# TASK LIST
a) Please answer these from the article on the Harris campaign's influencer spending, one per line:
(i) How much did Way to Win spend on social media influencers during the 2024 Presidential election?
(ii) How many content creators did the group fund?
(iii) What did RealClearInvestigations obtain from the Democrat strategists behind the effort?
b) Carry on the article about the Harris campaign's influencer spending, picking up after its last sentence.

# PASSAGE SHOWN
»»

Three Key Takeaways:
- Kamala Harris’ campaign was exposed for secretly paying social media influencers millions to manufacture support, using platforms like TikTok and Instagram to push pro-Harris content.
- Despite spending over $9 million on influencers and campaigns, the results were dismal, with many videos and programs garnering minimal views, showing a disconnect between the effort and actual voter engagement.
- The failure of the campaign’s social media strategy highlighted that voters were more concerned with tangible policy issues than with manufactured online enthusiasm, contributing to Harris’ poor performance in the 2024 election.
Donald Trump wiped the floor with Kamala Harris despite Democrats spending a fortune on her campaign.
Now we know where some of that money went.
And Kamala Harris’ campaign just got exposed for this shocking social media deception.
Democrats spent millions on fake social media enthusiasm
A bombshell report from RealClearInvestigations has revealed that Harris’ campaign secretly paid social media influencers millions of dollars to manufacture enthusiasm for her candidacy.
Way to Win, a major Democrat donor group, spent more than $9.1 million on social media influencers during the 2024 Presidential election to create an illusion of organic support for the Harris campaign.
“The tidal wave of enthusiasm was not entirely genuine,” RealClearInvestigations reported after obtaining internal documents and WhatsApp messages from Democrat strategists behind the effort.
The group funded over 550 content creators who published 6,644 posts across TikTok, Instagram, YouTube, Twitch, and X. Way to Win coached these creators on phrases, issue areas, and key themes to “disseminate pro-Kamala content throughout the cycle.”

««

# DATA
»»

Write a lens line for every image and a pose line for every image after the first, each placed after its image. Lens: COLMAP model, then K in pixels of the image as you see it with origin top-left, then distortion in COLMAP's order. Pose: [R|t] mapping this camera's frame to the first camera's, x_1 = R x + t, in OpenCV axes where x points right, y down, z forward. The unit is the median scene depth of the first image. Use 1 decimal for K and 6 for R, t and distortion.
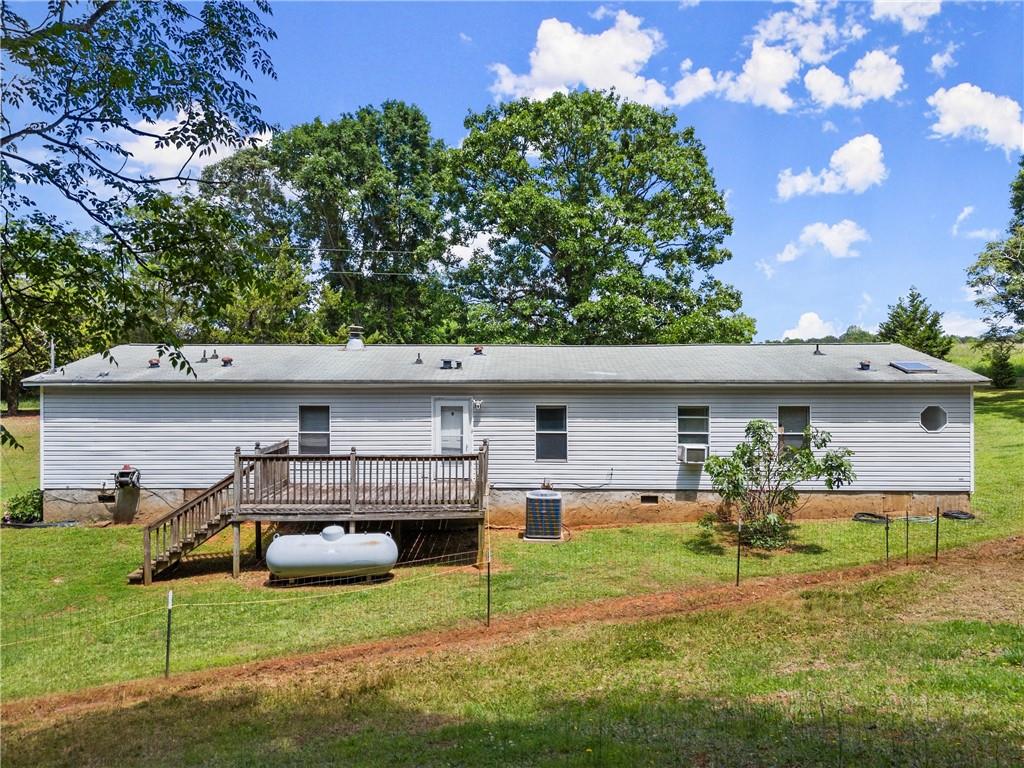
lens RADIAL K [[731.2, 0, 509.1], [0, 731.2, 388.5], [0, 0, 1]] dist [0.002134, -0.000507]
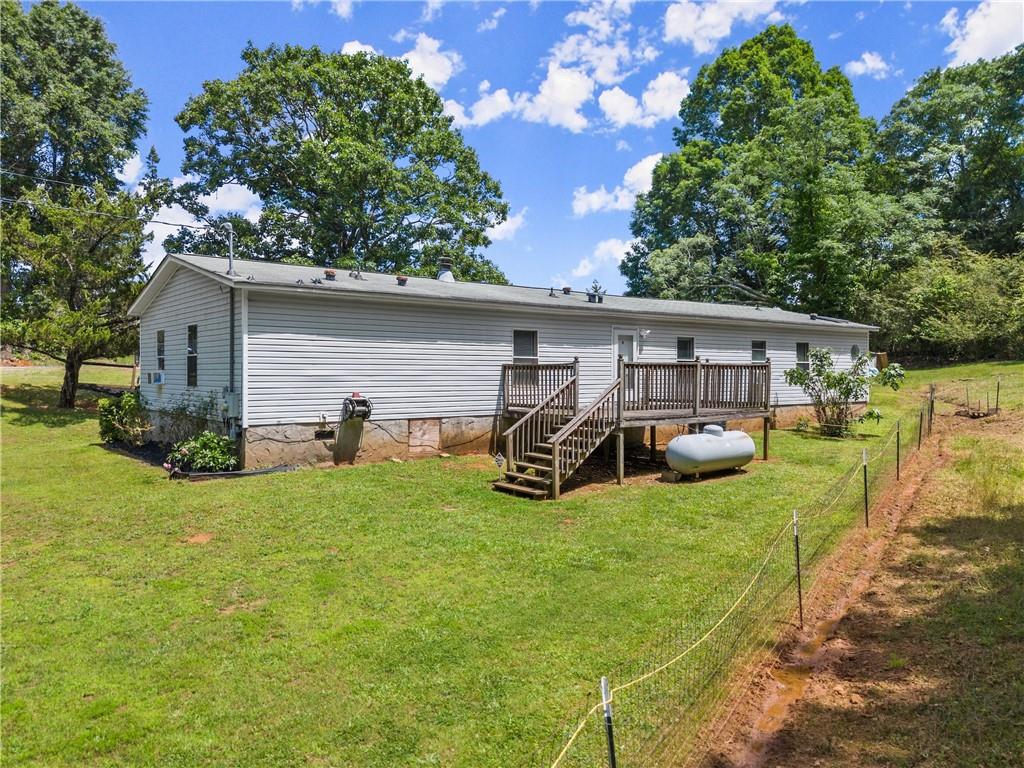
lens RADIAL K [[731.2, 0, 506.6], [0, 731.2, 376.6], [0, 0, 1]] dist [0.002134, -0.000507]
pose [[0.797921, -0.000620, 0.602762, -0.880558], [0.002550, 0.999994, -0.002347, 0.088370], [-0.602757, 0.003410, 0.797918, 0.228464]]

««

# OUTPUTS BY TASK
a)
(i) More than $9.1 million.
(ii) Over 550.
(iii) Internal documents and WhatsApp messages.

b)
Democrat operatives tried to make Harris look cool by hitching her wagon to pop star Charli XCX’s “brat” trend that took over social media last summer.
“Influencers flooded the web with neon-matcha green pro-Harris videos set to Charli XCX’s ‘Brat’ album,” according to the bombshell report. Fawning journalists claimed these videos showed Harris was somehow part of the “brat” movement – as if a 59-year-old career politician could ever be considered “brat” – whatever that means.
Millions spent on content nobody watched
Despite dumping millions into this fake social media campaign, the results were embarrassingly ineffective.
Way to Win directly funded a series of YouTube interview-style talk shows called Watering Hole Media to boost Harris’ support among black men. One program called “Tap In” featured discussions about how Harris supposedly represented a continuation of radical black politics.
The reception was pathetic.
“Despite the well-funded efforts, few tuned in. The seven video programs produced at the DNC collectively garnered fewer than 1,000 views. One video had fewer than 40 viewers,” RealClearInvestigations revealed.
The group also funded comedian Ilana Glazer for a series of election videos called “Microdosing Democracy,” in which she half-heartedly endorsed Harris while smoking marijuana. Another funded series called “Gaydar” featured interviews quizzing people on the streets of New York City about gay culture trivia with little election-related content.
In perhaps the most ridiculous example, Way to Win paid for a caravan with an inflatable IUD contraceptive device to travel to Philadelphia, Washington, D.C., Raleigh, St. Louis, and other locations to promote the false claim that Trump would ban contraceptives.
Democrats failed to connect with voters
Despite the $9.1 million spent on trying to make Harris appear cool and relatable, the effort failed spectacularly. Way to Win’s internal memo after the election tried to spin the failure by claiming: “Had more Americans gotten their media from Instagram and TikTok, Kamala Harris would be the next President of the United States.”
What they missed was that voters cared more about actual policy issues than manufactured social media hype.
The Harris campaign and supporting organizations spent over $1.5 billion in the last months of the campaign. Much of that money went to consultants and media advertising with questionable results.
Even Alex Cooper, who hosted Harris for an interview on her Call Her Daddy podcast, was baffled by the campaign spending $100,000 on a temporary studio set that she described as “cardboard” and “wasn’t that nice.”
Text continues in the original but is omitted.